Lebih lanjut dia menerangkan, ada sejumlah faktor yang menyebabkan anak dan remaja mengalami gangguan kesehatan mental. Faktor utamanya, kata dia, adalah pola pengasuhan di rumah. Kemudian faktor lain, yakni penanaman spiritual dan nilai keagamaan di rumah kepada anak. Faktor berikutnya masih erat kaitannya dengan keluarga, yakni teladan orang tua kepada anak.
“Dan tentu saja yang keempat adalah faktor media sosial. Jadi memang kesehatan mental ini salah satunya juga terjadi karena interaksi media sosial, di mana anak dengan dunia maya ini jauh lebih banyak daripada interaksi anak dengan dunia nyata,” jelas dia.
Diyah menuturkan, KPAI turut prihatin dengan fenomena bunuh diri anak yang belakangan terjadi. Sebab itu, pihaknya menilai kesehatan mental anak dan remaja saat ini memang sudah harus menjadi perhatian dan salah satu fokus pembangunan manusia di Indonesia.
“Memang kita harus sedih ya, kami turut prihatin bahwa memang kesehatan mental anak dan remaja saat ini memang harus diperhatikan dan menjadi salah satu fokus dari pembangunan manusia,” kata Diyah.

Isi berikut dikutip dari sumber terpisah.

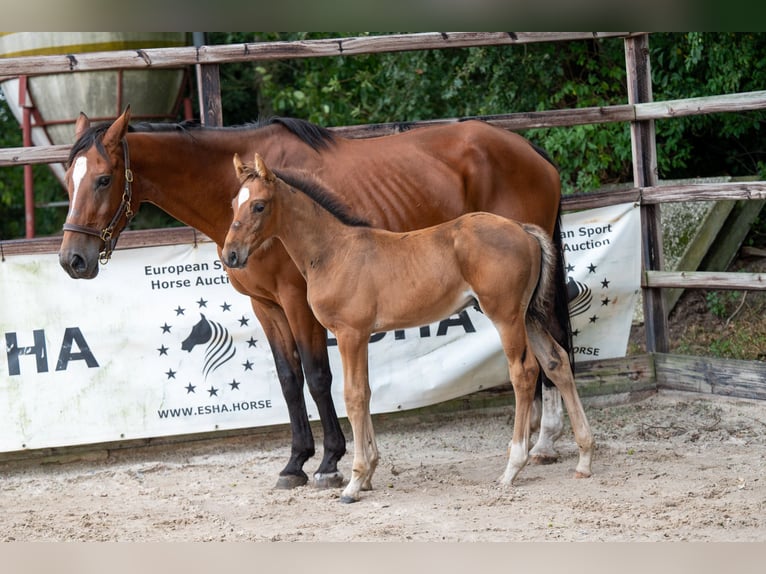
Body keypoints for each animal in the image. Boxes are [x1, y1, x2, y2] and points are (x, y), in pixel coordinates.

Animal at [60, 107, 572, 490]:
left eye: (104, 179)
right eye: (69, 180)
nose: (72, 259)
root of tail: (528, 148)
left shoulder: (297, 302)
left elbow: (318, 375)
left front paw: (329, 463)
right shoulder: (265, 305)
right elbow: (289, 378)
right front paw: (295, 463)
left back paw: (542, 442)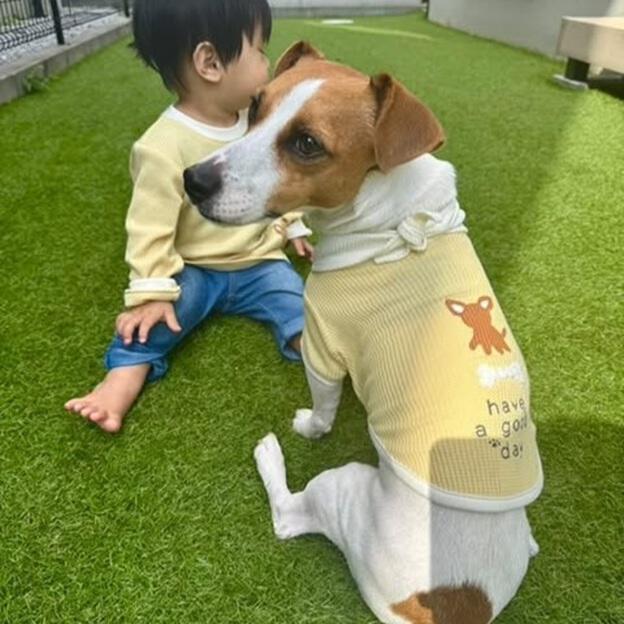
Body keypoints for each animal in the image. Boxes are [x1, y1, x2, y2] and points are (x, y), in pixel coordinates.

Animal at [184, 42, 543, 624]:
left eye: (307, 144)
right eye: (254, 107)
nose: (193, 179)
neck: (390, 217)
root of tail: (462, 603)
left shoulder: (322, 344)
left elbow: (324, 406)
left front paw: (310, 424)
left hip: (344, 485)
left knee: (288, 516)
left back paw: (270, 456)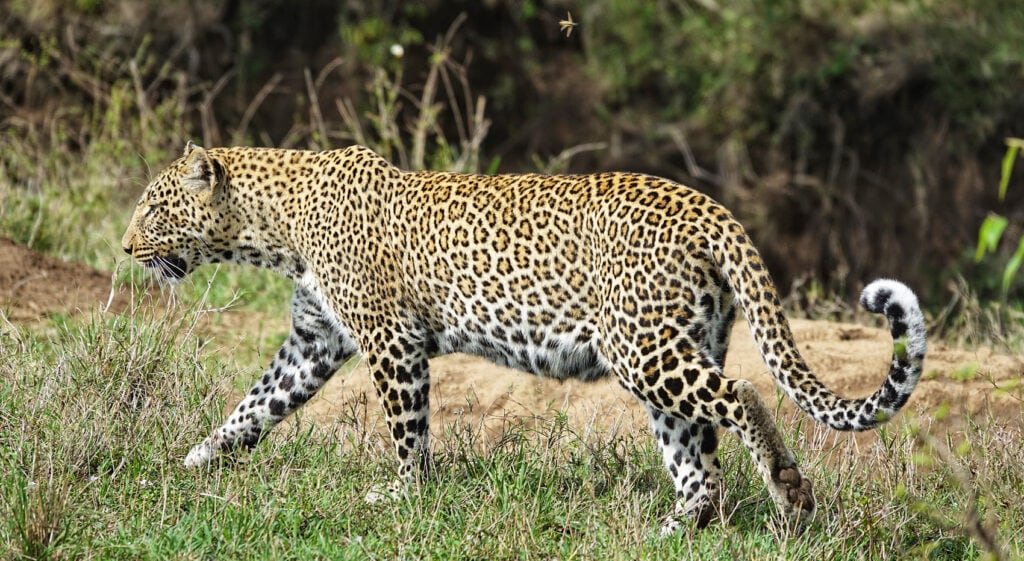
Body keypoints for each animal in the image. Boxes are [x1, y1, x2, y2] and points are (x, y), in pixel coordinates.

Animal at [122, 142, 927, 534]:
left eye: (154, 210)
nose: (127, 248)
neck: (274, 228)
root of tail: (708, 205)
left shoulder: (390, 339)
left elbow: (406, 427)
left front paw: (404, 494)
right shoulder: (314, 340)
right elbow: (256, 404)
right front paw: (198, 458)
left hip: (643, 348)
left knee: (743, 395)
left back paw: (787, 489)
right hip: (675, 347)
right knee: (698, 457)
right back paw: (673, 528)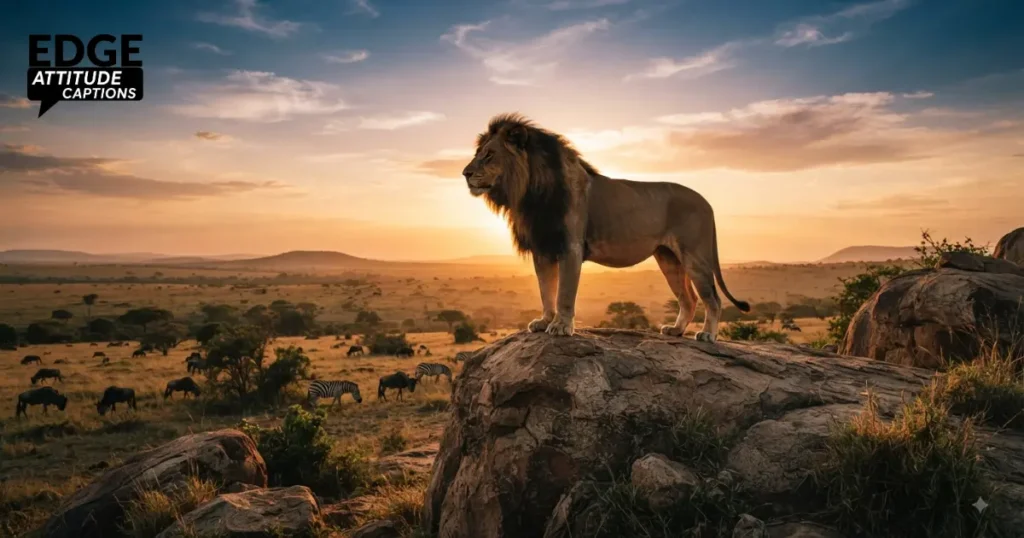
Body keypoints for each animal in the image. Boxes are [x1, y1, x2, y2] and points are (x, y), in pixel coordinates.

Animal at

Di samping itu, hubungan antara kesehatan mental peserta didik dan kekerasan di sekolah cukup mengkhawatirkan dari hari ke hari. Hasil survei yang dilakukan Indonesia National Adolescent Mental Health Survey pada 2022 menunjukkan, satu dari tiga remaja berusia 10-17 tahun di Indonesia memiliki gangguan kesehatan mental.
Melihat data itu, Kepala Pusat Penguatan Karakter Kementerian Pendidikan, Kebudayaan, Riset, dan Teknologi Rursprita Utami mengatakan, kondisi mental yang menurut membuat pembelajaran di sekolah menjadi tidak menyenangkan. Sekolah pun menjadi tempat yang kurang aman dan nyaman bagi seluruh warga sekolah.
“Untuk itulah, sangat penting bagi warga sekolah, khususnya peserta didik, memiliki pengetahuan dan kemampuan untuk bisa mengelola emosi sehingga bisa menjaga kesehatan mental masing-masing,” ujar Rusprita dalam keterangannya, Senin (6/11/2023).
Sementara itu, Psikolog Anak Grace Eugenia Sameve menjelaskan, sebenarnya, kondisi kesehatan mental yang baik adalah ketika seseorang bisa memunculkan potensinya secara optimal. Bukan berarti kesehatan mental yang baik itu ketika seseorang tidak pernah mengalami stres, justru sebaliknya, kesehatan mental yang baik adalah ketika seseorang mampu menghadapi stres yang dialaminya.
“Kita tahu bullying bisa menjadi salah satu faktor seseorang mengalami stres atau kondisi yang tidak optimal sehingga dapat menurunkan kesehatan mentalnya, baik jangka pendek maupun jangka panjang. Apapun jenis-jenis bullying-nya, perundungan itu tidak dapat dibenarkan, jadi lebih baik kita mencegah terjadi perundungan daripada mengobati,” jelas Grace.